Depois de aparecer no polêmico Clube da Luta, Edward Norton dirige, estrela e co-produz Tenha Fé
Edward Norton começou sua carreira vivendo um personagem ambíguo que confundia Richard Gere em As duas faces de um crime. De 1996 em diante, ele já interpretou desde um meigo noivinho, em Todos dizem eu te amo, até um neonazista, em A outra história americana. No seu mais novo passo para se afirmar como o jovem ator americano mais difícil de rotular, ele encarna um padre e ainda dirige seu primeiro filme, Tenha fé (Keeping the Faith, EUA, 2000).
Filmado a partir do roteiro de Stuart Blumberg, Tenha fé pode ser descrito como uma comédia romântico-religiosa que monta e desmonta um “quase” triângulo amoroso formado por um padre, uma executiva maníaca por trabalho e um rabino. Logo no início do filme, Edward Norton aparece cambaleante e começa a contar suas mágoas de amor para um bartender indiano. Surpreso, o bartender descobre que não está diante de um don juan abandonado pela mulher, mas sim do padre Brian Finn. A partir dessa primeira situação inusitada o público tem a chance de conhecer, em flashback, uma história que lembra alguma velha piada religiosa.
Brian Finn (Norton), Jake Schram (Ben Stiller) e Anna Reilly (Jenna Elfman) eram amigos na escola. Anna saiu da cidade e os meninos cresceram. Brian virou padre e Jake rabino. Ainda amigos, os dois estão determinados a modernizar suas respectivas crenças e a promover a união entre judeus e católicos. É então que Anna volta, a velha amizade dos três é retomada e acaba se transformando em algo mais. Brian se apaixona por Anna, que se apaixona por Jake, que também se apaixona por Anna. E o que poderia ser apenas a velha história de dois homens que amam a mesma mulher ganha contornos dramáticos pois o padre tem seus votos de castidade, a garota leva uma vida atribulada e o rabino vai ter problemas se os fiéis descobrirem que sua namorada não é judia.

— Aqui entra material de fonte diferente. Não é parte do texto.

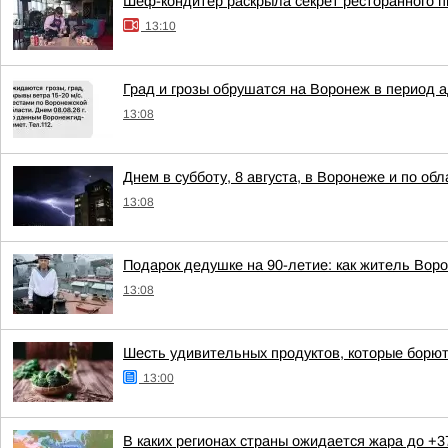
Шеф-кондитер раскрыла секрет ресторанного пи
13:10
Град и грозы обрушатся на Воронеж в период а
13:08
Днем в субботу, 8 августа, в Воронеже и по об
13:08
Подарок дедушке на 90-летие: как житель Вор
13:08
Шесть удивительных продуктов, которые борю
13:00
В каких регионах страны ожидается жара до +3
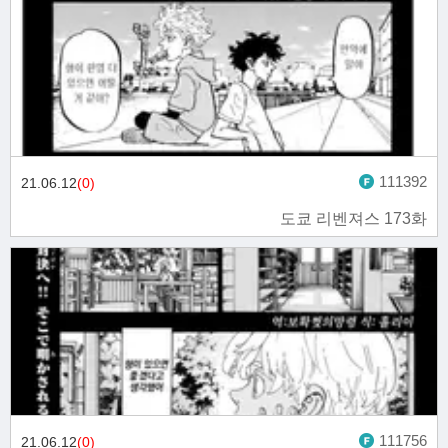
111392
21.06.12
(0)
도쿄 리벤져스 173화
111756
21.06.12
(0)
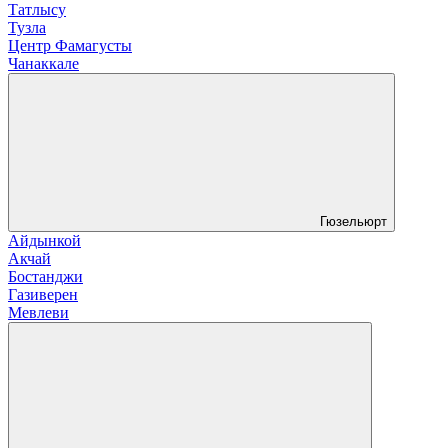
Татлысу
Тузла
Центр Фамагусты
Чанаккале
Гюзельюрт
Айдынкой
Акчай
Бостанджи
Газиверен
Мевлеви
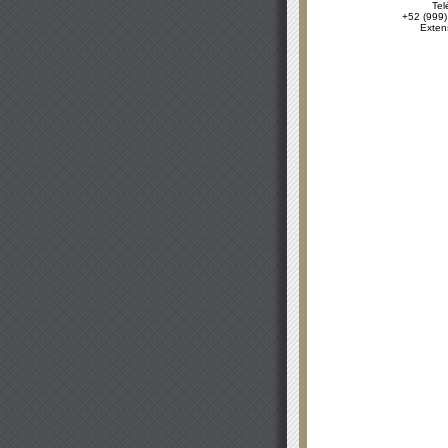
Tel
+52 (999)
Exten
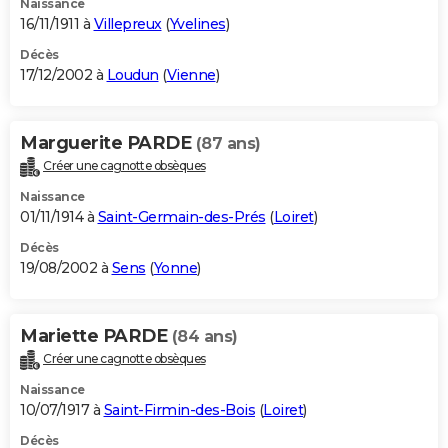
Naissance
16/11/1911 à
Villepreux
(
Yvelines
)
Décès
17/12/2002 à
Loudun
(
Vienne
)
Marguerite PARDE
(87 ans)
Créer une cagnotte obsèques
Naissance
01/11/1914 à
Saint-Germain-des-Prés
(
Loiret
)
Décès
19/08/2002 à
Sens
(
Yonne
)
Mariette PARDE
(84 ans)
Créer une cagnotte obsèques
Naissance
10/07/1917 à
Saint-Firmin-des-Bois
(
Loiret
)
Décès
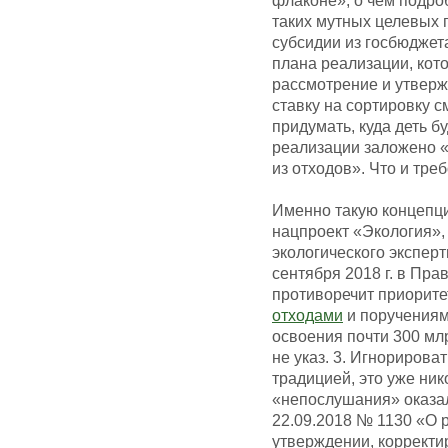
флаконе», о чем подроб
таких мутных целевых 
субсидии из госбюджета
плана реализации, кот
рассмотрение и утверж
ставку на сортировку 
придумать, куда деть б
реализации заложено «
из отходов». Что и тре
Именно такую концеп
нацпроект «Экология», 
экологического экспер
сентября 2018 г. в Пр
противоречит приорите
отходами
и поручениям 
освоения почти 300 мл
не указ. 3. Игнорирова
традицией, это уже ни
«непослушания» оказа
22.09.2018 № 1130 «О 
утверждении, корректи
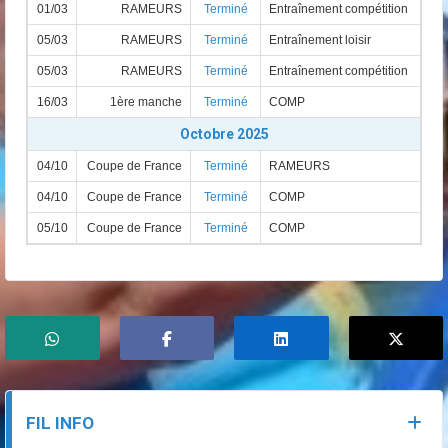
01/03
RAMEURS
Terminé
Entraînement compétition
05/03
RAMEURS
Terminé
Entraînement loisir
05/03
RAMEURS
Terminé
Entraînement compétition
16/03
1ère manche
Terminé
COMP
Octobre 2025
04/10
Coupe de France
Terminé
RAMEURS
04/10
Coupe de France
Terminé
COMP
05/10
Coupe de France
Terminé
COMP
FIL INFO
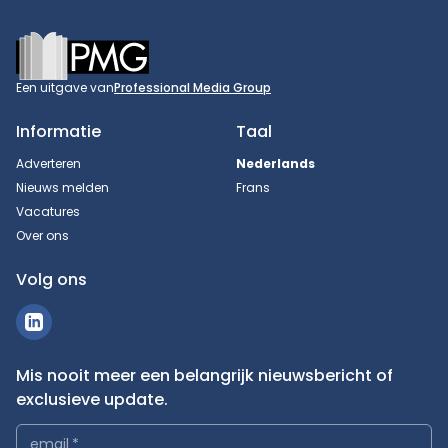
Footer
Een uitgave van
Professional Media Group
Informatie
Taal
Adverteren
Nederlands
Nieuws melden
Frans
Vacatures
Over ons
Volg ons
Mis nooit meer een belangrijk nieuwsbericht of
exclusieve update.
email
*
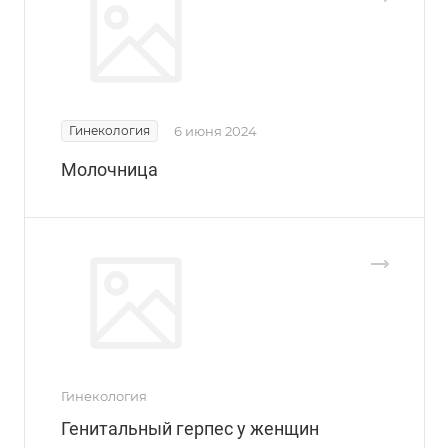
Гинекология
6 июня 2024
Молочница
Гинекология
Генитальный герпес у женщин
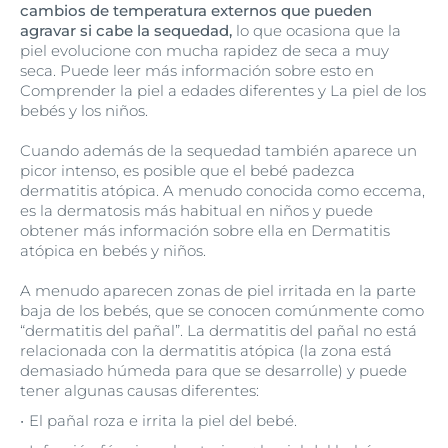
cambios de temperatura externos que pueden
agravar si cabe la sequedad,
lo que ocasiona que la
piel evolucione con mucha rapidez de seca a muy
seca. Puede leer más información sobre esto en
Comprender la piel a edades diferentes y La piel de los
bebés y los niños.
Cuando además de la sequedad también aparece un
picor intenso, es posible que el bebé padezca
dermatitis atópica. A menudo conocida como eccema,
es la dermatosis más habitual en niños y puede
obtener más información sobre ella en Dermatitis
atópica en bebés y niños.
A menudo aparecen zonas de piel irritada en la parte
baja de los bebés, que se conocen comúnmente como
“dermatitis del pañal”. La dermatitis del pañal no está
relacionada con la dermatitis atópica (la zona está
demasiado húmeda para que se desarrolle) y puede
tener algunas causas diferentes:
El pañal roza e irrita la piel del bebé.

As dúvidas e a (des)obediência às convenções conduzem os personagens a situações que provocam gargalhadas certas. Mas quem imagina que a graça de Tenha fé está apenas no envolvimento amoroso não perde por esperar. Algumas das seqüências mais inspiradas do filme fazem parte da “revolução religiosa” promovida por Brian e Jake. Em uma delas, Jake tenta animar os judeus durante o culto levando um coral gospel para a sinagoga. Em outra, Brian pergunta aos católicos quais são os sete pecados capitais. Como ninguém responde, ele tenta ajudar dizendo que eles apareceram “num filme muito popular com Brad Pitt”.
Seven – Os sete crimes capitais é apenas uma das várias referências cinematográficas que aparecem em Tenha fé. Outras obras citadas são Buena Vista Social Club, Rain Man, os seriados Pássaros Feridos e Melrose e até Mod Squad, que o padre Brian transforma em God Squad. Nessa sua estréia na direção, Edward Norton parece ter buscado inspiração nos maiores diretores com quem já trabalhou. Da obra de Woody Allen, ele trouxe a diversidade social e a sofisticação nova-iorquinas. E dos filmes de Milos Forman veio o próprio diretor, que interpreta o padre Havel, conselheiro de Brian Finn.
Em vez de converter seu primeiro filme em um veículo de auto-promoção, como já aconteceu com vários atores que decidiram se arriscar na direção, Edward Norton escolheu um roteiro em que o grande destaque não é seu personagem. Quem ganha maior dimensão em Tenha fé é o rabino de Ben Stiller, que, por isso mesmo, é a presença mais exuberante na tela. As confusões em que Jake se envolve para escapar do assédio das esposas judias em potencial e suas estripulias na sinagoga rendem seqüências que vão do patético ao sublime.
Já Norton, como sempre, está totalmente à vontade atuando. Mas é na direção que sua segurança, bom gosto ao evitar piadas e situações ofensivas e capacidade de transformar um ótimo roteiro em linguagem cinematográfica são estimulantes. Os espectadores mais exigentes podem até dizer que Tenha fé, com seus 127 minutos de duração, é um pouco mais longo do que o necessário. Mas quando Edward Norton aparece cantando Ready To Take A Chance Again, nos minutos finais da projeção, todos são levados a perdoar qualquer pequena falha neste filme despretensiodo e genial.